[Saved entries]
· · · ·

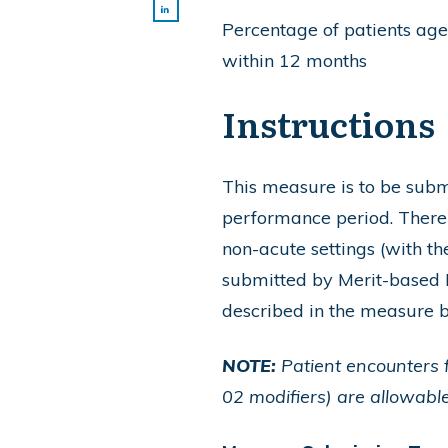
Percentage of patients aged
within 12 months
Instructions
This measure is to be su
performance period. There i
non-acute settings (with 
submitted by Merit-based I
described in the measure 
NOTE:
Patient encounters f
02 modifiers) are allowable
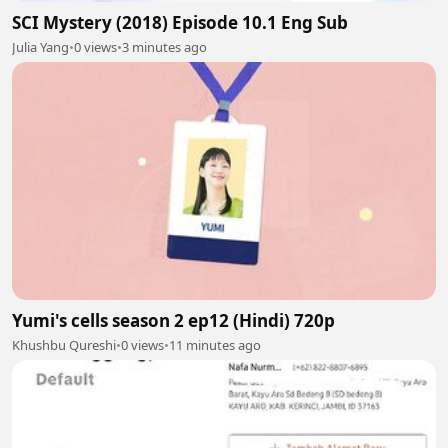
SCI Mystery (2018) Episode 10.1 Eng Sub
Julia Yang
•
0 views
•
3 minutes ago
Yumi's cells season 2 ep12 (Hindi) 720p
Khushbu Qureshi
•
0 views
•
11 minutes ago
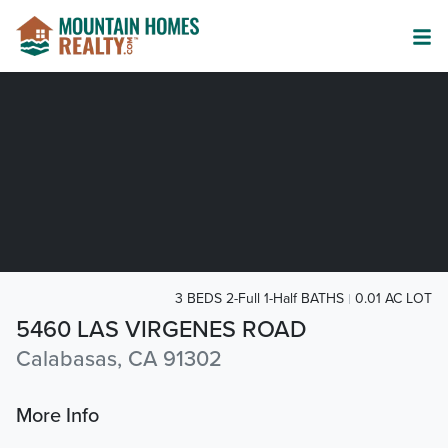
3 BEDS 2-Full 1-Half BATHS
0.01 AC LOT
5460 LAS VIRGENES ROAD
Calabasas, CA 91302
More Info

· · · ·

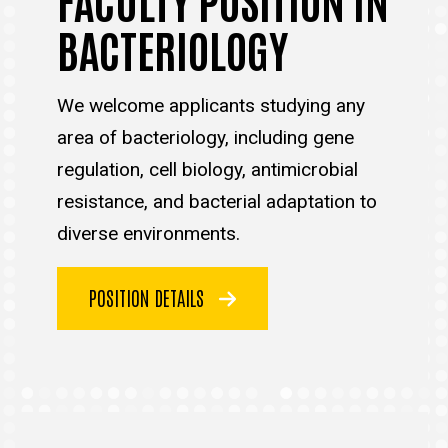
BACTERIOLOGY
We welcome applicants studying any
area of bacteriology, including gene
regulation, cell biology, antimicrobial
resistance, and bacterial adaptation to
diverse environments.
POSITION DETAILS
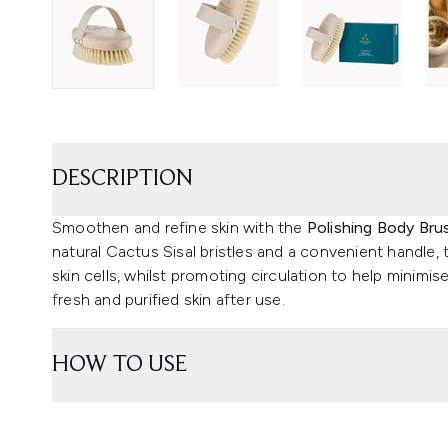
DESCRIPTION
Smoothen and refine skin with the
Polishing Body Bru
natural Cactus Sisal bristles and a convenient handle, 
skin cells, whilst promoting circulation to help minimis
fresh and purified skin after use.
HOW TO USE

· · · ·

▸ To do: Collect the lines of the data that carry the word "cells".

▸ Finished task:
Yumi's cells season 2 ep12 (Hindi) 720p
skin cells, whilst promoting circulation to help minimis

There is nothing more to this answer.